To get into the car seat if they are arching their body if you tickle them they sometimes crumple so if you are quick you can get it done up. Car seat is non negotiable and sometimes you need to have a hell of a fight with them until they realise they will not win.
> Tickling is still a form of force, no?

Teeth brushing.
We had success with the brusha brusha brusha song from Grease. Also non negotiable but I never felt happy trying to force it so tried to make it fun. Oh, getting them to make animal noises that bared their teeth was good.
> Been endlessly discussed on thread already.

Getting dressed.
Racing them to get dressed works well. Also works for going to bed. And getting up and downstairs.
> Yes except when it doesn't.

Clothes and food and drink.
Not worth fighting about. Let them wear what they want. If they get cold or hungry there's consequences. Carry coats and healthy snacks.
> Discussed already

Vitamins.
Why are you giving a child vitamins? But for medicine (DS has a chronic condition so has medicine every day) stickers are good.
> And if they're in a state well past where stickers will even be noticed let alone cared about?

Going out
Walk out the door and say 'ok, bye, see you later'.
> Surely this is manipulative, which to me is much worse than straightforward pick them up and bring them with you.

I'm not saying that I've never pretended to leave without them, but in general, I don't like it as a technique as I don't actually want them to think I would leave them alone, and I don't like using fear as a motivator, I think that's awful.

Also, it may backfire if they call your bluff and say "OK bye" Grin

cyncope · 07/06/2023 20:39

Yeah, I'm not sure scaring a child into doing what you want is any better than forcing them?
Plus at least one of mine didn't care if you left without him.

Skinnermarink · 07/06/2023 20:53

As a nanny I’ve worked with a lot of kids and about half of them wouldn’t give a shiny shit about a sticker for good behaviour. Just would not care. And the most stubborn child I worked with, if I had said, ‘ok bye!’ He straight up would have shrugged his shoulders and gone happily back inside to play with his toys in peace.

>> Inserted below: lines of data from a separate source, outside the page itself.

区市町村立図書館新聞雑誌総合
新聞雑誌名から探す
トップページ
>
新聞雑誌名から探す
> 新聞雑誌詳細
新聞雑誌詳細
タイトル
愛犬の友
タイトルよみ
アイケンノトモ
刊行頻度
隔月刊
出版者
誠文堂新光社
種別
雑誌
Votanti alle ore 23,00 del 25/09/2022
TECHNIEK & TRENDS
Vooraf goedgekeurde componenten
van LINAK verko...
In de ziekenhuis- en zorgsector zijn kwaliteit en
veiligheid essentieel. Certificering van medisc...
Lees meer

I had to physically carry him out of a lot of places. Kicking and screaming. ALL other tactics were exhausted. I learnt to carry him like a log so I didn’t get kicked. You cannot and should not negotiate with a child in that state, they just need to be removed.

johnd2 · 08/06/2023 07:29

Gosh what a great thread, we run ourselves ragged with our oldest trying to build a trusting relationship without lowering our standards to the gutter too much.

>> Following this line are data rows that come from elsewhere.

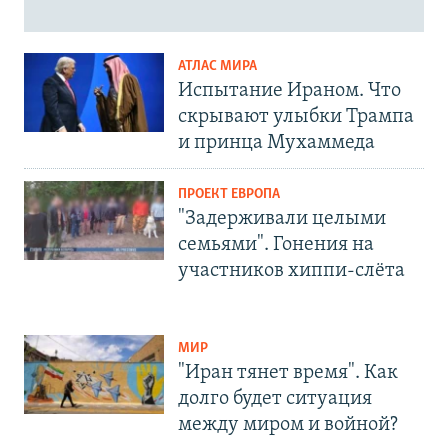
АТЛАС МИРА
Испытание Ираном. Что
скрывают улыбки Трампа
и принца Мухаммеда
ПРОЕКТ ЕВРОПА
"Задерживали целыми
семьями". Гонения на
участников хиппи-слёта
МИР
"Иран тянет время". Как
долго будет ситуация
между миром и войной?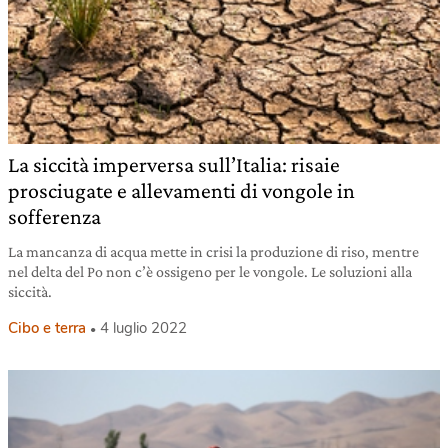
La siccità imperversa sull’Italia: risaie
prosciugate e allevamenti di vongole in
sofferenza
La mancanza di acqua mette in crisi la produzione di riso, mentre
nel delta del Po non c’è ossigeno per le vongole. Le soluzioni alla
siccità.
Cibo e terra
4 luglio 2022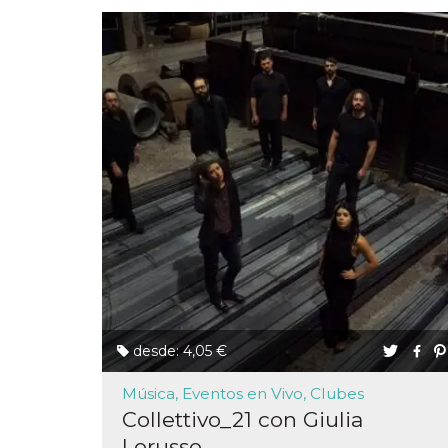
Proveedor /
Nombre
Vencimiento
Descripc
Dominio
c_user
4 semanas 2
Cookie de
Meta
días
de sesió
Platform Inc.
usuario.
.facebook.com
ser de se
permane
durante 
datr
2 años
Esta coo
Meta
identifica
Platform Inc.
navegado
.facebook.com
conecta 
Facebook
directam
vinculad
desde: 4,05 €
usuario 
Faceboo
individua
Música, Eventos en Vivo, Clubes
Facebook
Collettivo_21 con Giulia
que se ut
ayudar c
Lorusso
seguridad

In hindsight he has some real sensory issues that we had nothing to compare with, but I think the tips that worked for me is that ok force him if something is essential, but always apologise and offer a cuddle at a suitable point afterwards, and "discuss what happened". It's amazing that even if your tone doesn't reassure them, it makes your own feeling more empathetic, and often you can hit on another approach for next time (there's always a next time) but you're also increasing your relationship which does seem to buy something.

Also teeth brushing is all over this thread, but not seen our approach, which is that tooth brushing must happen 90% of the time. So he always gets a choice, but if he says no more than once it's time for a discussion/rethink when calm. The eventual situation is he brushes first and then I go over a second time.

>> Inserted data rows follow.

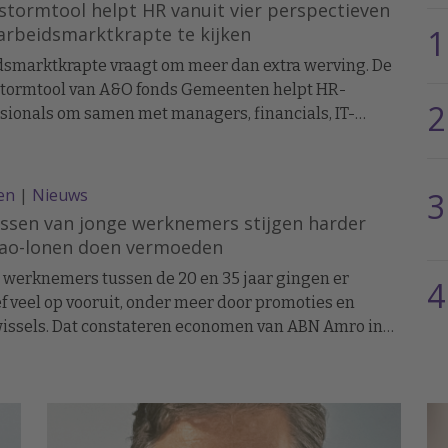
stormtool helpt HR vanuit vier perspectieven
arbeidsmarktkrapte te kijken
1
smarktkrapte vraagt om meer dan extra werving. De
stormtool van A&O fonds Gemeenten helpt HR-
2
sionals om samen met managers, financials, IT-
listen en medewerkers uit de business
eelsvraagstukken vanuit vier verschillende
ctieven te bekijken. Dat moet leiden tot nieuwe
en
|
Nieuws
3
singen voor onder meer instroom, behoud en slimmer
issen van jonge werknemers stijgen harder
seren van werk.
cao-lonen doen vermoeden
 werknemers tussen de 20 en 35 jaar gingen er
4
ef veel op vooruit, onder meer door promoties en
issels. Dat constateren economen van ABN Amro in
d ESB, meldt De Telegraaf.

Similar with hair washing, oh my goodness I was on the fence about wearing ear defenders even, but I managed to not wash his hair for about 3 weeks before introducing step by step where he could say Go and Stop. Yes it took ages but luckily I had the time and patience and it did wonders for our relationship and also it taught him language to enforce boundaries which is a useful lesson (IE I don't want to condition him to accept people forcing things on him unnecessarily)

I think overall the lesson for me was to use force as a very last resort with warning, and use it as an opportunity to reconnect and try to come up with a better way for future.

Also finally I feel for all those whose children are even more challenging and those who don't have the luxury of time and energy to build this relationship with their child. I realise we are lucky in that way.